🤖 AI Summary
This work investigates the mechanistic impact of structured compression on downstream task performance of pre-trained large language models (LLMs). To this end, we conduct over 1,000 cross-scale experiments across model sizes ranging from 0.5B to 14B parameters. We establish, for the first time, an LLM compression law: generative loss scales quadratically with compression ratio, whereas downstream task performance degrades approximately linearly. Building upon this insight, we propose recovery fine-tuning—a lightweight adaptation method that improves generation quality by 55% for highly compressed models (90% pruning rate). Empirical results show that 90% compression yields up to 60% inference speedup; however, models smaller than 7B exhibit a speedup ceiling of 35%. Our study provides both theoretical grounding and practical guidelines for performance–efficiency trade-offs, enabling deployable compression strategies in resource-constrained environments.
📝 Abstract
We introduce compression laws for language language models (LLMs).
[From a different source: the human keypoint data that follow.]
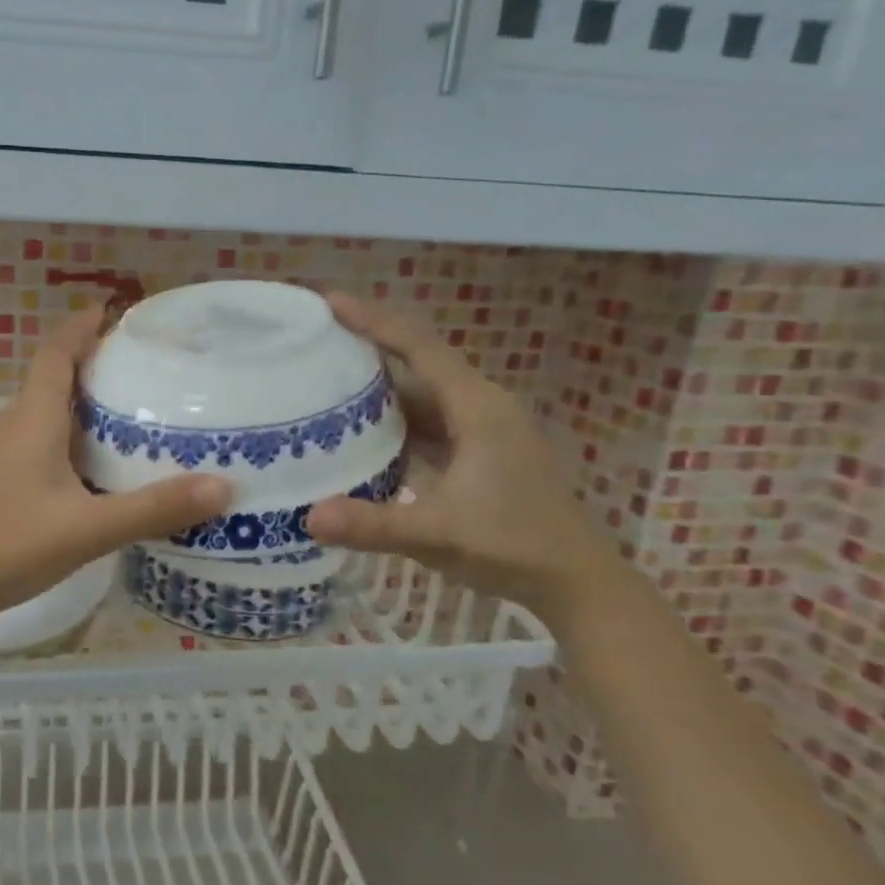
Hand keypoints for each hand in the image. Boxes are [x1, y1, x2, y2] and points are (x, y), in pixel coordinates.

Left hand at [0, 307, 230, 628]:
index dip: (82, 326)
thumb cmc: (5, 545)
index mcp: (33, 419)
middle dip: (94, 363)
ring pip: (48, 414)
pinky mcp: (0, 484)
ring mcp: (3, 457)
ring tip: (132, 411)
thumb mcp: (86, 528)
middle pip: (55, 378)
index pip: (57, 352)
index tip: (114, 310)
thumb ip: (152, 509)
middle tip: (145, 366)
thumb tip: (223, 487)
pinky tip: (98, 469)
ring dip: (84, 404)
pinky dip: (73, 440)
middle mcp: (15, 427)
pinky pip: (42, 444)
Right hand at [304, 293, 622, 617]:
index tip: (328, 302)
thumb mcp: (438, 535)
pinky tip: (362, 435)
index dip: (373, 320)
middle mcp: (481, 407)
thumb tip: (308, 516)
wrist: (575, 582)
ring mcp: (483, 429)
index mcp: (477, 408)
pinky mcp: (480, 451)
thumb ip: (374, 526)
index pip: (419, 347)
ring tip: (325, 383)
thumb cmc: (513, 547)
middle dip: (368, 348)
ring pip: (422, 395)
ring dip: (379, 389)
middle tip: (314, 342)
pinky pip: (428, 421)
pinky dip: (394, 421)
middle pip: (418, 363)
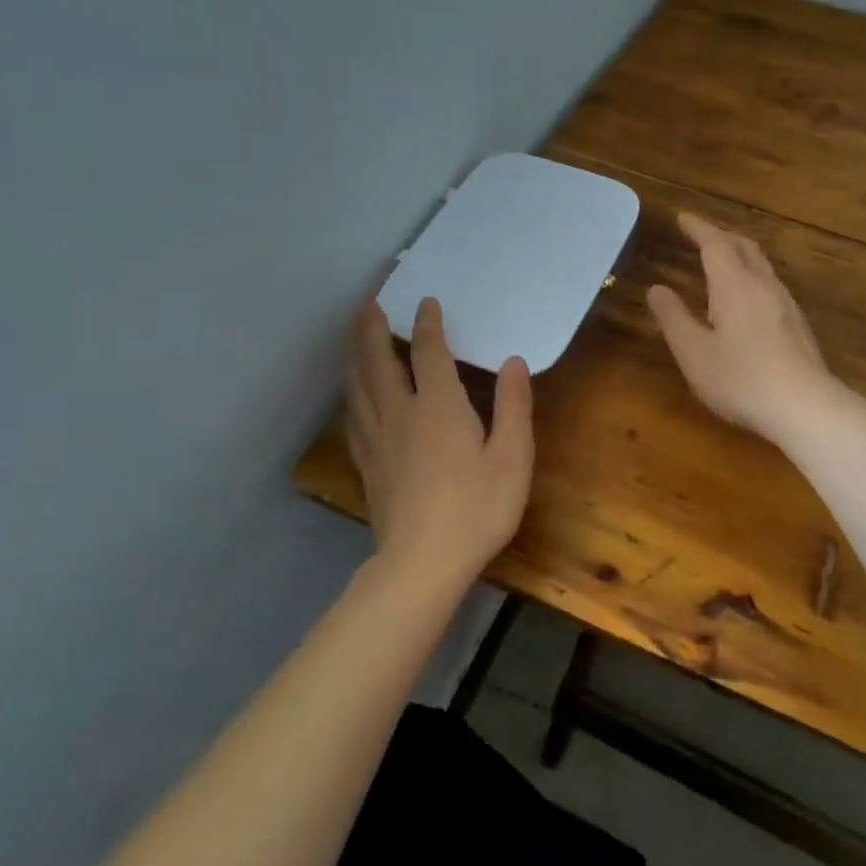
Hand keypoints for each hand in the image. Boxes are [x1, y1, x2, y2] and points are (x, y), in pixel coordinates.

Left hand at [345, 297, 533, 584]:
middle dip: (372, 327)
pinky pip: (353, 413)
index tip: (426, 302)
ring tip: (354, 333)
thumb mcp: (512, 458)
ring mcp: (377, 438)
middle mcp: (400, 412)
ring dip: (354, 352)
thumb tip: (513, 361)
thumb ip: (513, 406)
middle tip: (369, 302)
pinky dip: (352, 390)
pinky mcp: (366, 462)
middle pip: (377, 360)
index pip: (429, 351)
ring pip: (358, 384)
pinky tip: (354, 392)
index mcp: (439, 406)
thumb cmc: (476, 509)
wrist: (422, 563)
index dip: (427, 324)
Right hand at [648, 212, 837, 446]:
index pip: (715, 244)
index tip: (682, 218)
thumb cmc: (741, 379)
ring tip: (723, 261)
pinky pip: (771, 285)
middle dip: (721, 235)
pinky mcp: (797, 325)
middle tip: (701, 234)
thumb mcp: (694, 352)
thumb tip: (656, 289)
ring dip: (740, 255)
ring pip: (762, 265)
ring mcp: (785, 304)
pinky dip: (752, 276)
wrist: (804, 406)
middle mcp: (763, 286)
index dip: (698, 228)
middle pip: (744, 247)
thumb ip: (674, 318)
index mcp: (734, 285)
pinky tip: (748, 298)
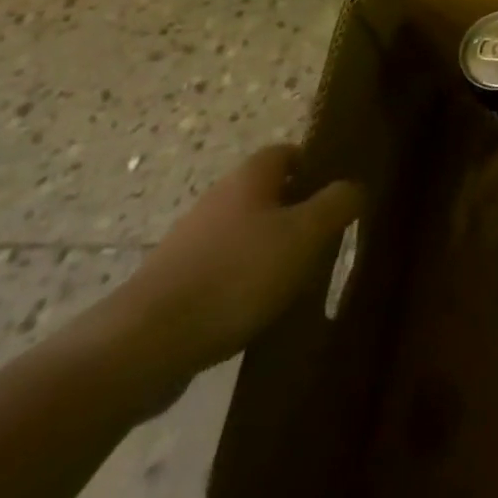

While recent scaling laws have sought to understand how LLMs scale with respect to model size, pre-training data, and computational resources, we focus on understanding how model compression affects the performance of a pre-trained LLM on downstream tasks. We empirically examine the effects of structured model compression on LLMs through over $1000$ experiments across eight models with sizes ranging from $0.5B$ to $14B$ parameters. Our findings indicate that the test cross-entropy loss increases quadratically with the compression ratio, whereas performance on downstream tasks declines only linearly. Our study emphasizes the importance of recovery fine-tuning in enhancing generation loss, showing that the test loss of compressed LLMs can improve by up to 55% with recovery fine-tuning. At higher compression ratios (up to 90%), compressed LLMs demonstrate a speed increase of 60% during inference compared to their uncompressed counterparts, compensating for the performance degradation at this level. However, for smaller models ($le 7B$), the computational gains are limited, peaking at just 35%. We conclude that model compression can be highly beneficial for larger models, especially when a smaller model within the same computational budget is not available. These insights provide the practical guidelines for utilizing model compression techniques for adopting LLMs in real-life applications in resource-constrained settings.